Electronic Health Records and Clinical Trials
I’m working on a submission for a short non-fiction contest for a Family Practice journal, and have been otherwise being doctorly (busy busy busy!) so pardon the lack of original writing here. I’ll post my short story if I finish it in time for the contest! It has to do with a tent and a stethoscope in the middle of nowhere and so on.
Chris Thorman recently sent me this interesting article on EHRs and clinical trials. Chris blogs at Software Advice, a web site that has comparisons of electronic health records. Here’s a preview of his article:
As we wait for the federal government to finalize important sections of the Health Information Technology for Economic and Clinical Health Act (HITECH), there is a lot of talk about the financial incentives for implementing electronic health records (EHR). And understandably so. Practices that implement an EHR under the federal government’s guidelines stand to gain nearly $50,000 in incentives over the next five years.
A topic that hasn’t been as hotly discussed is using information gleaned from EHR software to participate in clinical trials. We think this should play a larger role in deciding whether or not a practice should purchase EHR software. Why?
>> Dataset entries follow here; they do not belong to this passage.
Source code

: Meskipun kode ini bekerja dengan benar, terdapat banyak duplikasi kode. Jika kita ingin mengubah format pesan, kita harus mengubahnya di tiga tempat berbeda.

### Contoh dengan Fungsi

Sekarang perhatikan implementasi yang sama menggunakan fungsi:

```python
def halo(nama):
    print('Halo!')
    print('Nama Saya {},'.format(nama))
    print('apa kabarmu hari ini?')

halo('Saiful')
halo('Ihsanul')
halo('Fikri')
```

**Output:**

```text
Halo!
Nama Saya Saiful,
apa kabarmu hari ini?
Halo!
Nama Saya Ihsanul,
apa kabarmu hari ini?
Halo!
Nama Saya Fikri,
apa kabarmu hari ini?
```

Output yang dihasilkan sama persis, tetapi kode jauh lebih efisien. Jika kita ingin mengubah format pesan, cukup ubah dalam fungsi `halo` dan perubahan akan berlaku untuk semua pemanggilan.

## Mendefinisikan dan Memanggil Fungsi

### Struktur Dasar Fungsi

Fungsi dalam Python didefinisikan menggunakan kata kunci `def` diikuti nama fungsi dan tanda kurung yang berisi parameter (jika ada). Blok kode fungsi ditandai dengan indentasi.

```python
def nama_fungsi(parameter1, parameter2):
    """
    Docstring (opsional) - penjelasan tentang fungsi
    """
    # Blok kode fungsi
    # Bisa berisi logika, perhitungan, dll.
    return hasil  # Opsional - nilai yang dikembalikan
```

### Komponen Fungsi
Participation in clinical trials has the potential to net a profit of hundreds of thousands of dollars per year. Nowthat’s an incentive to purchase an EHR.
While there are many factors that go into an EHR software purchase, we think clinical trial participation should get more consideration because:
- Participating in these trials is easier through an EHR than through traditional paper means;
- Using EHR data solves many of the major problems that clinical trials face; and,
- Purchasing an EHR creates a big ROI for physicians who decide to participate in clinical trials.
Using EHR data in clinical trials is a win for physicians, patients, the companies conducting clinical trials and the entire healthcare system.